**Task to carry out**
Print the entries below again exactly as they stand, but skip any picture.

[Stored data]
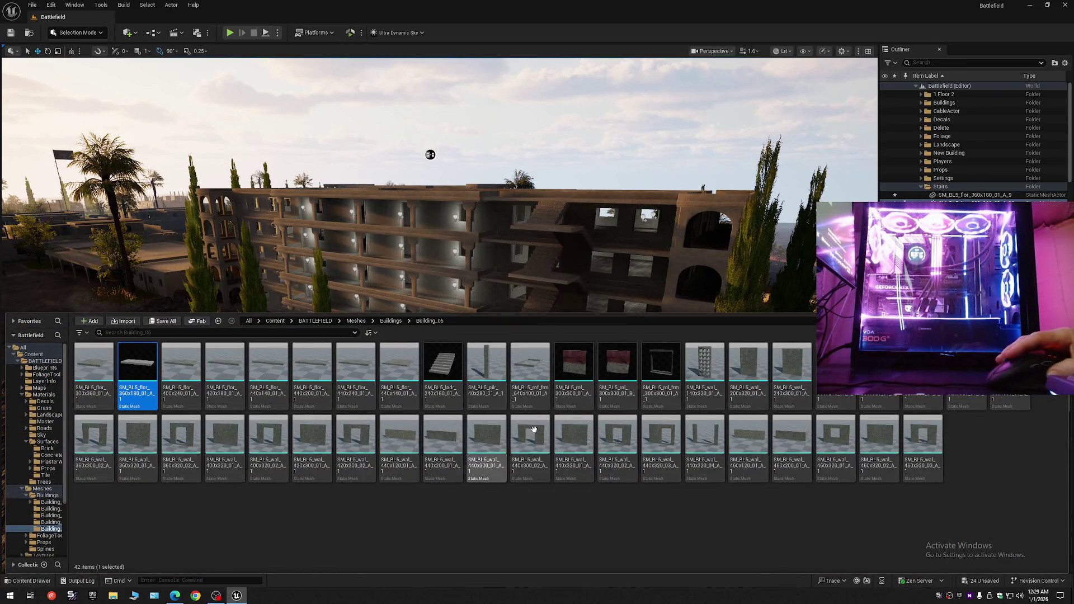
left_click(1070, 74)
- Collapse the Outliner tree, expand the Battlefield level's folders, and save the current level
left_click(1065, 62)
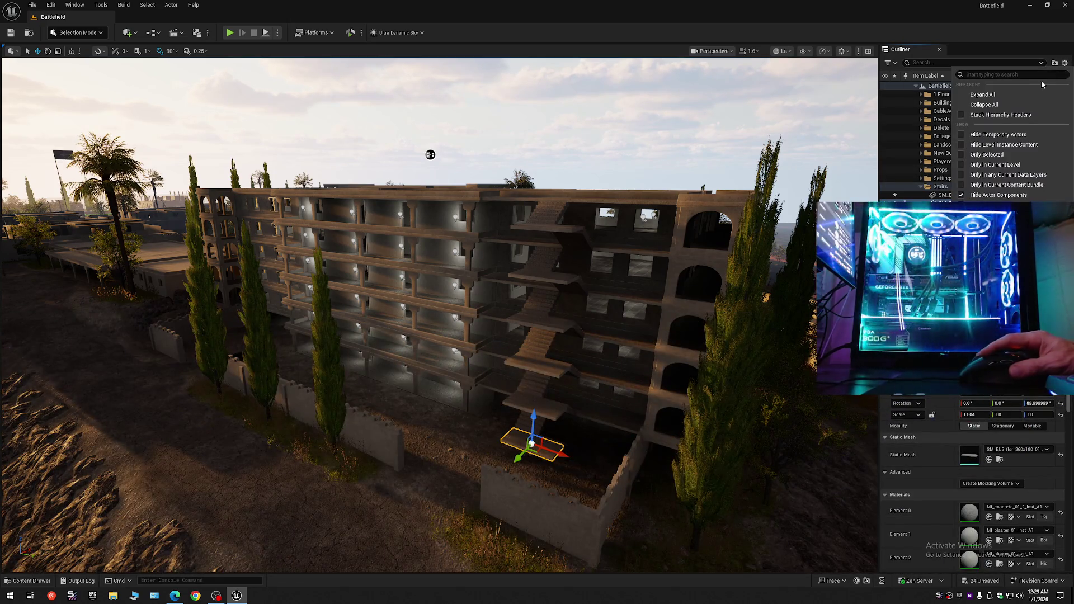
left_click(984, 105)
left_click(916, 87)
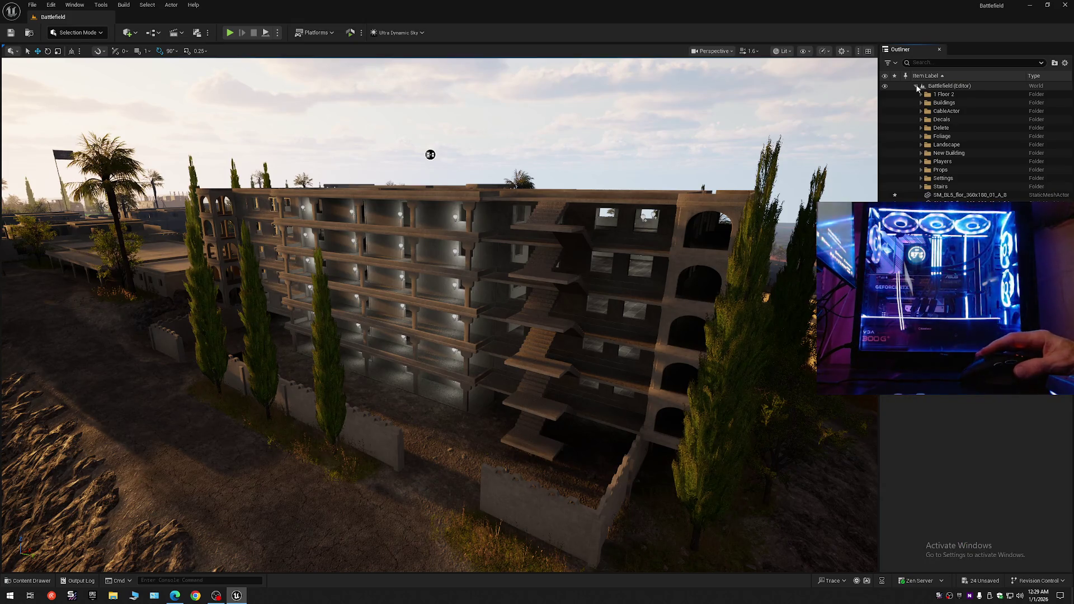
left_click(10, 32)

**Result of this exercise**
left_click(1070, 74)
- Collapse the Outliner tree, expand the Battlefield level's folders, and save the current level
left_click(1065, 62)
left_click(984, 105)
left_click(916, 87)
left_click(10, 32)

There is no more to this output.